ASIC has commenced proceedings in the Federal Court against ANZ over allegations relating to charging of fees for periodical payments.
ASIC advised ANZ earlier in the day that it would commence proceedings in relation to the charging of fees for periodical payments in certain circumstances prior to February 2016.
The commission is alleging that ANZ was not entitled to charge certain fees under the bank’s contracts with its customers.
These fees were the subject of a class action that was settled out of court for $1.5 million, pending court approval.
ASIC said that ANZ’s contract terms and conditions defined a periodical payment as a debit from an ANZ account that the customer instructed ANZ to make to the account of another person or business.

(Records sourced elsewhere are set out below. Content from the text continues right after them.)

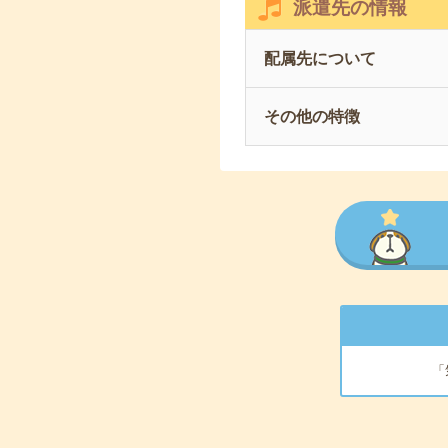
派遣先の情報
配属先について
その他の特徴
「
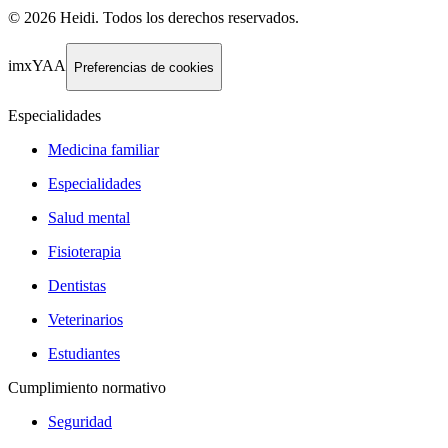
©
2026
Heidi
.
Todos los derechos reservados.
imxYAA
Preferencias de cookies
Especialidades
Medicina familiar
Especialidades
Salud mental
Fisioterapia
Dentistas
Veterinarios
Estudiantes
Cumplimiento normativo
Seguridad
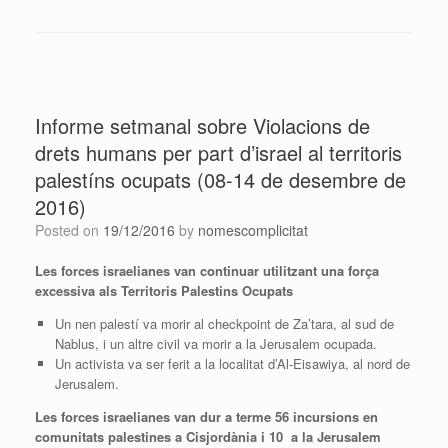
Informe setmanal sobre Violacions de
drets humans per part d’israel al territoris
palestíns ocupats (08-14 de desembre de
2016)
Posted on
19/12/2016
by
nomescomplicitat
Les forces israelianes van continuar utilitzant una força
excessiva als Territoris Palestins Ocupats
Un nen palestí va morir al checkpoint de Za’tara, al sud de
Nablus, i un altre civil va morir a la Jerusalem ocupada.
Un activista va ser ferit a la localitat d’Al-Eisawiya, al nord de
Jerusalem.
Les forces israelianes van dur a terme 56 incursions en
comunitats palestines a Cisjordània i 10 a la Jerusalem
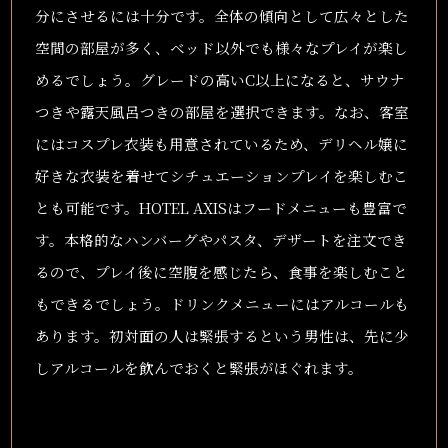
分にさせるには十分です。全体の傾向として広々とした
空間の部屋が多く、ベッド以外でも様々なプレイが楽し
めるでしょう。グレードの高いC以上になると、サウナ
つきや露天風呂つきの部屋を選択できます。なお、客室
にはコスプレ衣装も用意されているため、デリヘル嬢に
好きな衣装を着せてシチュエーションプレイを楽しむこ
とも可能です。HOTEL AXISはフードメニューも豊富で
す。本格的なハンバーグやパスタ、デザートを注文でき
るので、プレイ後に空腹を感じたら、食事を楽しむこと
もできるでしょう。ドリンクメニューにはアルコールも
あります。初対面の人は緊張するという男性は、先に少
しアルコールを飲んでおくと緊張がほぐれます。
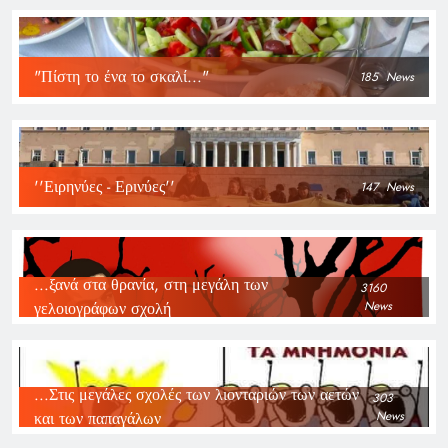
"Πίστη το ένα το σκαλί..."
185
News
''Ειρηνύες - Ερινύες''
147
News
...ξανά στα θρανία, στη μεγάλη των
3160
γελοιογράφων σχολή
News
...Στις μεγάλες σχολές των λιονταριών των αετών
303
και των παπαγάλων
News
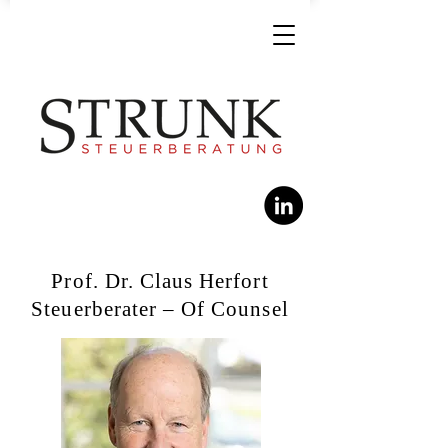
Prof. Dr. Claus Herfort
Steuerberater – Of Counsel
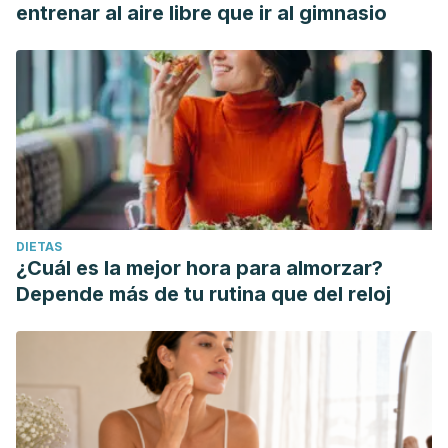
entrenar al aire libre que ir al gimnasio
DIETAS
¿Cuál es la mejor hora para almorzar?
Depende más de tu rutina que del reloj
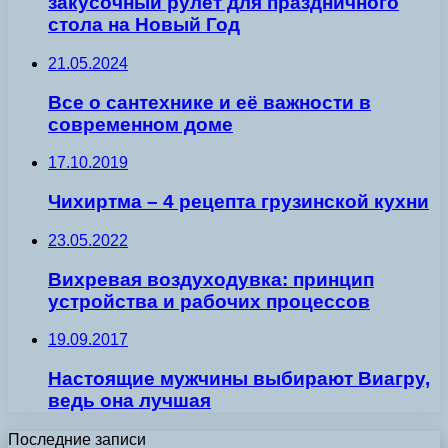
закусочный рулет для праздничного
стола на Новый Год
21.05.2024
Все о сантехнике и её важности в
современном доме
17.10.2019
Чихиртма – 4 рецепта грузинской кухни
23.05.2022
Вихревая воздуходувка: принцип
устройства и рабочих процессов
19.09.2017
Настоящие мужчины выбирают Виагру,
ведь она лучшая
Последние записи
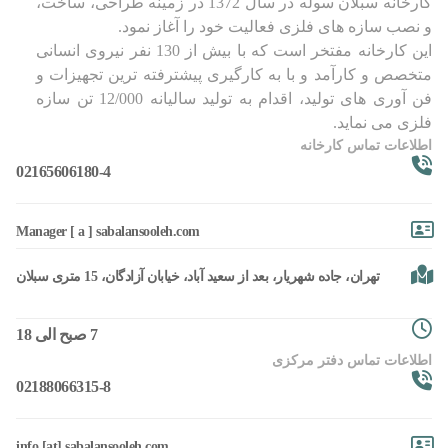
کارخانه سبلان سوله در سال 1372 در زمینه طراحی، ساخت،
و نصب سازه های فلزی فعالیت خود را آغاز نمود.
این کارخانه مفتخر است که با بیش از 130 نفر نیروی انسانی
متخصص و کارآمد و با به کارگیری پیشترفته ترین تجهیزات و
فن آوری های تولید، اقدام به تولید سالیانه 12/000 تن سازه
فلزی می نماید.
اطلاعات تماس کارخانه
02165606180-4
Manager [ a ] sabalansooleh.com
تهران، جاده شهریار، بعد از سعید آباد، خیابان آزادگان، 15 متری سبلان
7 صبح الی 18
اطلاعات تماس دفتر مرکزی
02188066315-8
info [at] sabalansooleh.com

The definition of the payment excluded payments between two accounts in the name of the same person or business, but ASIC alleges that between 2003 and 2016 ANZ charged fees for payments between same name accounts.

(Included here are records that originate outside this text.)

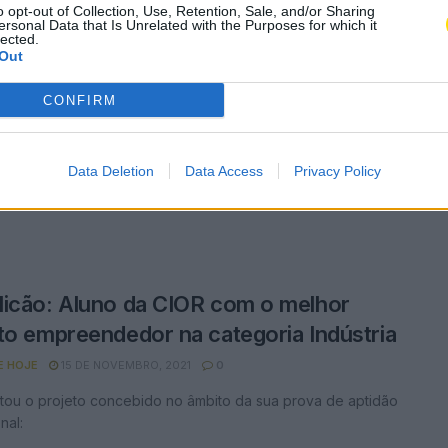
o opt-out of Collection, Use, Retention, Sale, and/or Sharing
ersonal Data that Is Unrelated with the Purposes for which it
lected.
Out
icão: Aluna da D. Sancho vence
CONFIRM
rso com projeto Digitaliza-te
E HOJE
15 DE NOVEMBRO, 2021
0
Data Deletion
Data Access
Privacy Policy
goria de “Comércio e Serviços”
icão: Aluno da CIOR com o melhor
to empreendedor na categoria Indústria
E HOJE
15 DE NOVEMBRO, 2021
0
tou o projeto concebido no âmbito da sua prova de aptidão
nal:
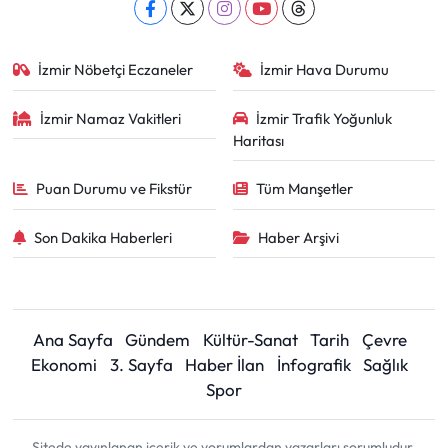
İzmir Nöbetçi Eczaneler
İzmir Hava Durumu
İzmir Namaz Vakitleri
İzmir Trafik Yoğunluk
Haritası
Puan Durumu ve Fikstür
Tüm Manşetler
Son Dakika Haberleri
Haber Arşivi
Ana Sayfa
Gündem
Kültür-Sanat
Tarih
Çevre
Ekonomi
3. Sayfa
Haber İlan
İnfografik
Sağlık
Spor
Sitede yayınlanan içerik ve yorumlardan yazarları sorumludur.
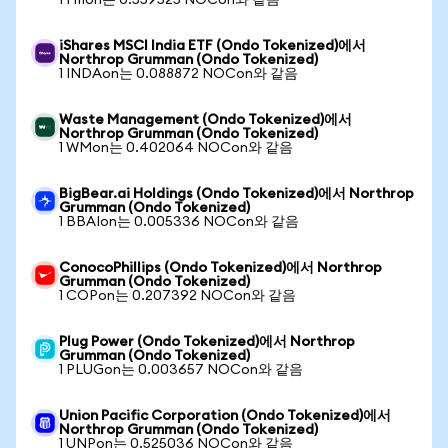
1 HIIon는 0.559525 NOCon와 같음
iShares MSCI India ETF (Ondo Tokenized)에서
Northrop Grumman (Ondo Tokenized)
1 INDAon는 0.088872 NOCon와 같음
Waste Management (Ondo Tokenized)에서
Northrop Grumman (Ondo Tokenized)
1 WMon는 0.402064 NOCon와 같음
BigBear.ai Holdings (Ondo Tokenized)에서 Northrop
Grumman (Ondo Tokenized)
1 BBAIon는 0.005336 NOCon와 같음
ConocoPhillips (Ondo Tokenized)에서 Northrop
Grumman (Ondo Tokenized)
1 COPon는 0.207392 NOCon와 같음
Plug Power (Ondo Tokenized)에서 Northrop
Grumman (Ondo Tokenized)
1 PLUGon는 0.003657 NOCon와 같음
Union Pacific Corporation (Ondo Tokenized)에서
Northrop Grumman (Ondo Tokenized)
1 UNPon는 0.525036 NOCon와 같음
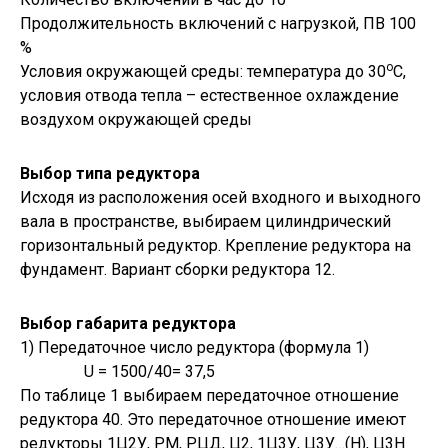
Продолжительность включений с нагрузкой, ПВ 100
%
o
Условия окружающей среды: температура до 30
С,
условия отвода тепла – естественное охлаждение
воздухом окружающей среды
Выбор типа редуктора
Исходя из расположения осей входного и выходного
вала в пространстве, выбираем цилиндрический
горизонтальный редуктор. Крепление редуктора на
фундамент. Вариант сборки редуктора 12.
Выбор габарита редуктора
1) Передаточное число редуктора (формула 1)
U = 1500/40= 37,5
По таблице 1 выбираем передаточное отношение
редуктора 40. Это передаточное отношение имеют
редукторы 1Ц2У, РМ, РЦД, Ц2, 1Ц3У, Ц3У…(Н), Ц3Н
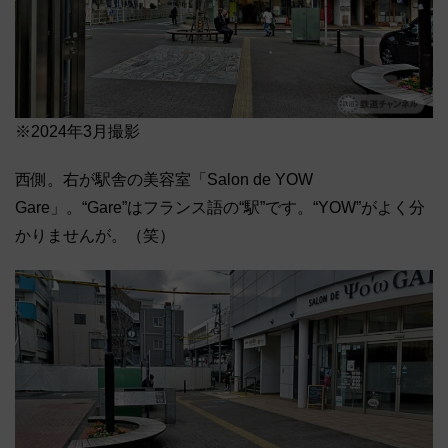
※2024年3月撮影
西側。右が駅舎の美容室「Salon de YOW
Gare」。“Gare”はフランス語の“駅”です。“YOW”がよく分
かりませんが。（笑）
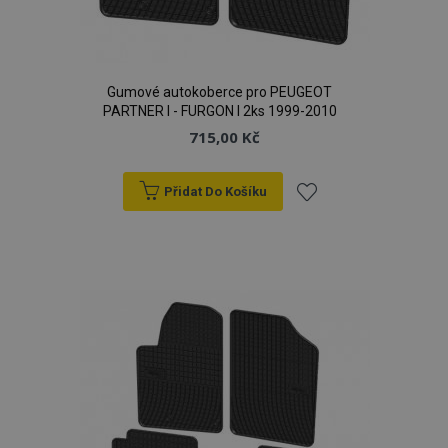
Gumové autokoberce pro PEUGEOT
PARTNER I - FURGON I 2ks 1999-2010
715,00 Kč
Přidat Do Košíku
Přidat
k
oblíbeným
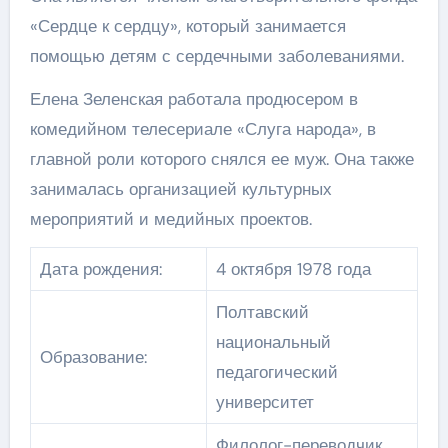
«Сердце к сердцу», который занимается
помощью детям с сердечными заболеваниями.
Елена Зеленская работала продюсером в
комедийном телесериале «Слуга народа», в
главной роли которого снялся ее муж. Она также
занималась организацией культурных
мероприятий и медийных проектов.
Дата рождения:
4 октября 1978 года
Полтавский
национальный
Образование:
педагогический
университет
Филолог-переводчик,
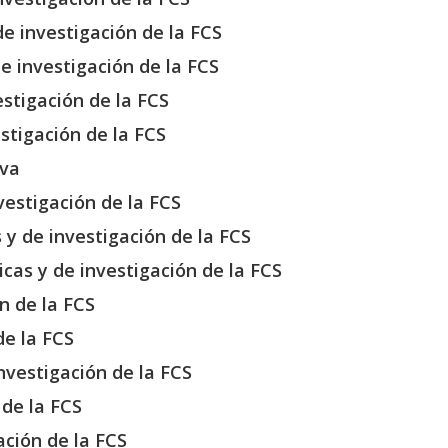
e investigación de la FCS
e investigación de la FCS
estigación de la FCS
stigación de la FCS
iva
vestigación de la FCS
 y de investigación de la FCS
cas y de investigación de la FCS
n de la FCS
de la FCS
investigación de la FCS
 de la FCS
ación de la FCS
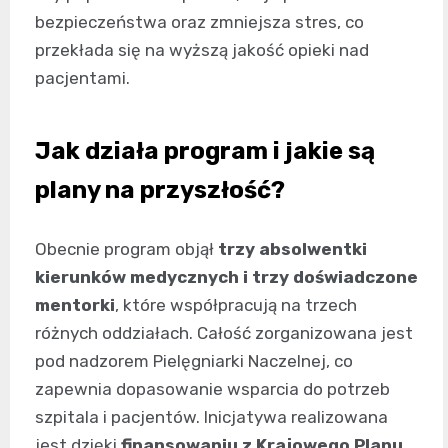
bezpieczeństwa oraz zmniejsza stres, co
przekłada się na wyższą jakość opieki nad
pacjentami.
Jak działa program i jakie są
plany na przyszłość?
Obecnie program objął
trzy absolwentki
kierunków medycznych i trzy doświadczone
mentorki
, które współpracują na trzech
różnych oddziałach. Całość zorganizowana jest
pod nadzorem Pielęgniarki Naczelnej, co
zapewnia dopasowanie wsparcia do potrzeb
szpitala i pacjentów. Inicjatywa realizowana
jest dzięki
finansowaniu z Krajowego Planu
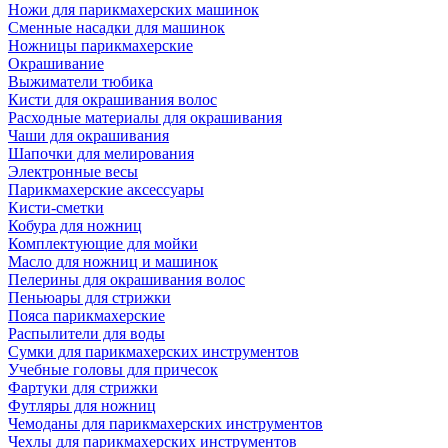
Ножи для парикмахерских машинок
Сменные насадки для машинок
Ножницы парикмахерские
Окрашивание
Выжиматели тюбика
Кисти для окрашивания волос
Расходные материалы для окрашивания
Чаши для окрашивания
Шапочки для мелирования
Электронные весы
Парикмахерские аксессуары
Кисти-сметки
Кобура для ножниц
Комплектующие для мойки
Масло для ножниц и машинок
Пелерины для окрашивания волос
Пеньюары для стрижки
Пояса парикмахерские
Распылители для воды
Сумки для парикмахерских инструментов
Учебные головы для причесок
Фартуки для стрижки
Футляры для ножниц
Чемоданы для парикмахерских инструментов
Чехлы для парикмахерских инструментов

Transaction fees were charged when a periodical payment was successful and non-payment fees were charged when the payment was not.

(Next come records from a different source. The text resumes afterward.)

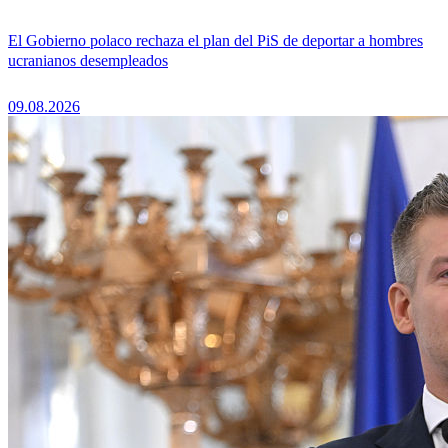
El Gobierno polaco rechaza el plan del PiS de deportar a hombres
ucranianos desempleados
09.08.2026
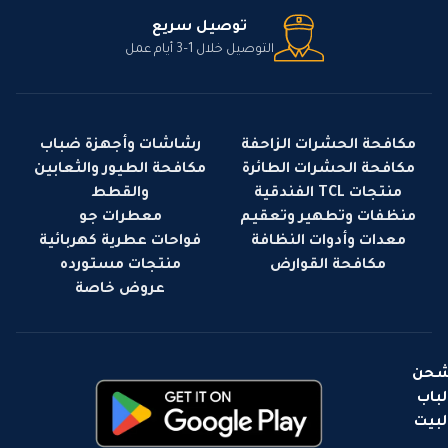
توصيل سريع
التوصيل خلال 1–3 أيام عمل
مكافحة الحشرات الزاحفة
رشاشات وأجهزة ضباب
مكافحة الحشرات الطائرة
مكافحة الطيور والثعابين
منتجات TCL الفندقية
والقطط
منظفات وتطهير وتعقيم
معطرات جو
معدات وأدوات النظافة
فواحات عطرية كهربائية
مكافحة القوارض
منتجات مستورده
عروض خاصة
حن
لباب
لبيت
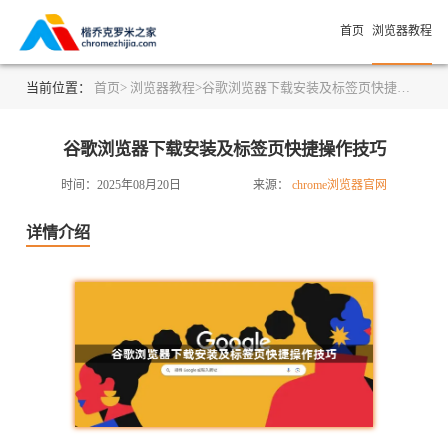
首页
浏览器教程
当前位置：
首页>
浏览器教程>
谷歌浏览器下载安装及标签页快捷操作技巧
谷歌浏览器下载安装及标签页快捷操作技巧
时间：2025年08月20日
来源：
chrome浏览器官网
详情介绍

For businesses, these transaction fees were between $1.70 and $4 and non-payment fees were between $35 and $45, while for individuals they were $4 and between $6 and $45, respectively.
These fees were charged on at least 1.3 million occasions, alleges ASIC, and the commission contends that the bank first became aware of the risk in July 2011.
Despite this, ASIC will say in court that ANZ did not provide written notification of the issue’s existence until 2014, did not commence notifying customers until September 2015 and did not change its terms and conditions until February 2016.
ANZ first reported the matter to ASIC in February 2014 and in September 2018 the bank contacted ASIC advising that information previously provided was incomplete.
As a result, ASIC commenced an investigation in October 2018 that has since concluded, leading to the court case.
ASIC is alleging a breach of both the Corporations Act and the ASIC Act for the bank's failure to ensure that financial services are provided efficiently, honestly and fairly and for engaging in misleading or deceptive conduct.
It alleges this was because the bank continued to charge the fees even when it became aware that the fees were potentially unlawful and highly unlikely that it could remediate all affected customers.
The ASIC Act contraventions attract a maximum penalty of between $1.7 million and $2.1 million per contravention.
Background
ANZ has already begun to pay out customers that were affected by this issue after settling out of court a class action brought about by Maurice Blackburn.
The class action launched by Maurice Blackburn in 2010 was against various fees charged by banks but ultimately was lost by the law firm in 2016.
However, ANZ was ordered in one part of the Federal Court trial to repay customers’ fees in relation to periodical payments.
The types of fees were on the smaller side and paid by customers when a pre-arrange payment between its own accounts was not made due to insufficient funds or for automated transactions between accounts.
The bank stopped charging the fees in February 2016 and ANZ confirmed it had set aside $50 million in customer remediation payments for this matter, of which more than $28 million has already been paid to customers impacted.